First, let's find the derivative of g(x):
g'(x) = (f(x)f''(x))/(f'(x))^2
Since we are interested in finding the roots of f(x), let's assume that f(x) has a root at r. We can then write:
f(x) = f(r) + f'(r)(x-r) + O((x-r)^2)
Substituting this into the formula for g(x), we get:
g(x) = x - [f(r) + f'(r)(x-r) + O((x-r)^2)]/[f'(r) + f''(r)(x-r) + O((x-r)^2)]
We can simplify this expression by dropping the higher order terms and assuming that x is close to r:
g(x) = x - [f(r) + f'(r)(x-r)]/[f'(r) + f''(r)(x-r)]
= (xf'(r) - f(r))/[f'(r) + f''(r)(x-r)]
Now, let's consider the behavior of g'(x) in a neighborhood of r:
g'(x) = (f(x)f''(x))/(f'(x))^2
= [f(r) + f'(r)(x-r) + O((x-r)^2)][f''(r) + O(x-r)]/([f'(r) + f''(r)(x-r) + O((x-r)^2)])^2
= [f''(r)f(r) + O(x-r)]/[f'(r) + f''(r)(x-r) + O((x-r)^2)]^2
Since f(r) = 0, we can simplify this expression further:
g'(x) = f''(r)/(f'(r))^2 + O(1/(x-r))
As x approaches r, the term O(1/(x-r)) approaches zero, and we are left with:
g'(r) = f''(r)/(f'(r))^2
If g'(r) is less than one in absolute value, then g(x) is a contraction mapping in a neighborhood of r, and Newton's method will converge to r.
Let's consider two cases:
g'(r) = 0
If g'(r) = 0, then g(x) is not a contraction mapping, and Newton's method may not converge to r.
g'(r) ≠ 0
If g'(r) ≠ 0, then we can rewrite g(x) as:
g(x) = r + [g(x) - r]
= r + [(x-r) - f(x)/f'(x)]/[1 + g'(r)(x-r)/f'(r)]

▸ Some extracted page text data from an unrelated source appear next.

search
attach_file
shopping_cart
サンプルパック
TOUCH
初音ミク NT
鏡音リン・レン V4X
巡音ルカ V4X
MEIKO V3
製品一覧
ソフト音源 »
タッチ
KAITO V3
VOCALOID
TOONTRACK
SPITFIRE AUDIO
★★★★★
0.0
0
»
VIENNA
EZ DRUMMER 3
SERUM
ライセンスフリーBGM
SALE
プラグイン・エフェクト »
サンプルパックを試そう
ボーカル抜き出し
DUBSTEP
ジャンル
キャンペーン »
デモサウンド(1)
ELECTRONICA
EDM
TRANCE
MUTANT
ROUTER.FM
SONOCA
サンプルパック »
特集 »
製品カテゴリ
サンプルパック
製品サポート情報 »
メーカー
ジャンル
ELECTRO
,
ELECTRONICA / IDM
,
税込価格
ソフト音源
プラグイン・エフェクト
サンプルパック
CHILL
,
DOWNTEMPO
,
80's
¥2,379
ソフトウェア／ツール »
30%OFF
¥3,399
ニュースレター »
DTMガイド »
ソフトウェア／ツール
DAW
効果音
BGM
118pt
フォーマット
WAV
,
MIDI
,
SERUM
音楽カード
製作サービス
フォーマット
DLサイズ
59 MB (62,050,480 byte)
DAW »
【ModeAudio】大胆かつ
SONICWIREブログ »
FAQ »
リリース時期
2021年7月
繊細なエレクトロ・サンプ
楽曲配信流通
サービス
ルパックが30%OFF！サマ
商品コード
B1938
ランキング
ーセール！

Now, if we choose an initial guess x_0 sufficiently close to r, we can ensure that |g'(r)(x_0-r)/f'(r)| is less than one, and therefore g(x) will be a contraction mapping in a neighborhood of r. Therefore, Newton's method will converge to r in this case.
In summary, we have shown that if g(x) = x - f(x)/f'(x), then Newton's method can be written as a fixed point iteration x_{n+1} = g(x_n), and under certain conditions, g(x) is a contraction mapping in a neighborhood of the root, which implies convergence of the iteration to the root. Specifically, if g'(r) is less than one in absolute value, where r is the root of f(x), then Newton's method will converge to r.